DA FAMÍLIA, de Valério Romão, edição recente da abysmo, consegue surpreender-me como Boris Vian, quando o li pela primeira vez. São contos, mas são muito mais do que isso.
Tanto mais que tenho dificuldade em situar esta sua obra, com um pequeno espelho na capa que nos reflecte a nós, seus leitores, e onde ele certamente não precisou de se ver.
Se a nota biográfica não foi inventada - toda a escrita nele é inventada para deleite nosso e dele (estou a ver como se concentra e ao mesmo tempo se diverte, qual surrealista ao modo de um Buñuel ou de um Dali) e nos confronta com uma prosa escorreita, tão escorreita que de novo surpreende porque a transforma por meio de situações inusitadas, ritmos galopantes, rios que vão em associações de vagas que ele aproveita para surfar...
Valério , terá mesmo nascido em 1974? Tão jovem e já tão "lido" revela uma consciência aguda do que diz mas atravessada por um imaginário sub- que evoca Lautrémont, o stream of consciouness, um Ionesco de herança francesa e um Beckett mais recente e à moda, Valério corre no seu caminho, que atravessa com um maravilhoso (por vezes doloroso, ou antes cruel) sentido de humor, raríssimo entre nós.
Esta é uma obra notável, que teremos de ler, quem sabe múltiplas vezes até a decifrar por completo.
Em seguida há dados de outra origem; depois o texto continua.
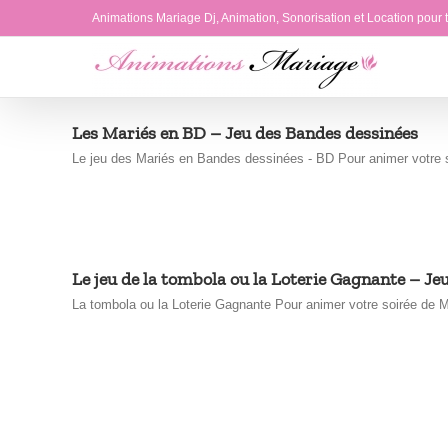
Passer
Animations Mariage Dj, Animation, Sonorisation et Location pour
au
contenu
Les Mariés en BD – Jeu des Bandes dessinées
Le jeu des Mariés en Bandes dessinées - BD Pour animer votre s
Le jeu de la tombola ou la Loterie Gagnante – Jeu
La tombola ou la Loterie Gagnante Pour animer votre soirée de M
Tem chave, que ele não diz onde ficou escondidad: Noites de insónia? Fugas a algo de intolerável? Haverá de tudo. Logo pelo título, que sendo da família é dele no centro dela.
Descubro que há uma colaboração sua no VÔO Rasante, antologia de que falei atrás :"Dez Razões Para Aspirar A Ser Gato",p. 185.
A situação é aparentemente simples: uma criança que na festinha da escola terá de ser gato, enquanto outras serão príncipes ou cavaleiros, ou mesmo ovo (adivinhamos que se trata de uma encenação de Alice no País das Maravilhas), e as peripécias que se vão seguir, desde o momento em que ele declara que não, não quer ser gato, até ao final, em que o ser gato faz dele no palco o herói da peça (da vida?). A narrativa é entrecortada de memórias de adulto, mas a mim,na verdade, o que me chamou a atenção foi a recusa de uma criança, a aceitação imposta, e um final que não a reduziu ao nada que ela temia.
E avanço para um episódio familiar: nessa mesma idade das fetinhas escolares, um dos meus sobrinhos chega a casa e diz aos pais (não diz, antes declara) "eu não vou de padeirinho! "
- Que mal tem, é divertido, todos vão de qualquer coisa....
- Já disse, eu não vou de padeirinho.
Sei que não foi de padeirinho e também já nem sei se chegou a ir à festinha que tanto o aborrecia.
Do mesmo modo, esse meu sobrinho, de quem gosto muito, pela clareza com que diz o que escolhe ( e nem isso hoje é fácil, muito ao contrário do que se pense) chegou um dia a casa, já no fim do liceu, e disse (declarou) quero ser paraquedista, das forças especiais.
E assim foi. Esperava-se que fizesse um dos chamados bons cursos, direito, engenharia, medicina - cursos que havia na família, avôs, pais e tios, mas não.
Se ao outro, o nosso Valério, o Gato de Alice (que era na realidade um sedutor, como todos os gatos, mas ainda por cima filosofante) devolveu a consciência de ser, ao meu sobrinhito que na altura nada queria saber de festas com padeirinhos foi a escolha de uma profissão exterior ao que seria habitual na família que fez dele o homem, o pai de família que hoje é.
(Só para memória, recordo que nas suas missões andou sempre nos teatros de guerra da "nova" Europa, não houve facilidades).
Em resumo, cada um de nós é o que é e a sua circunstância....e eu ainda hoje leio e releio a ALICE, como acho que lerei e relerei Valério Romão, neste conto arrasante!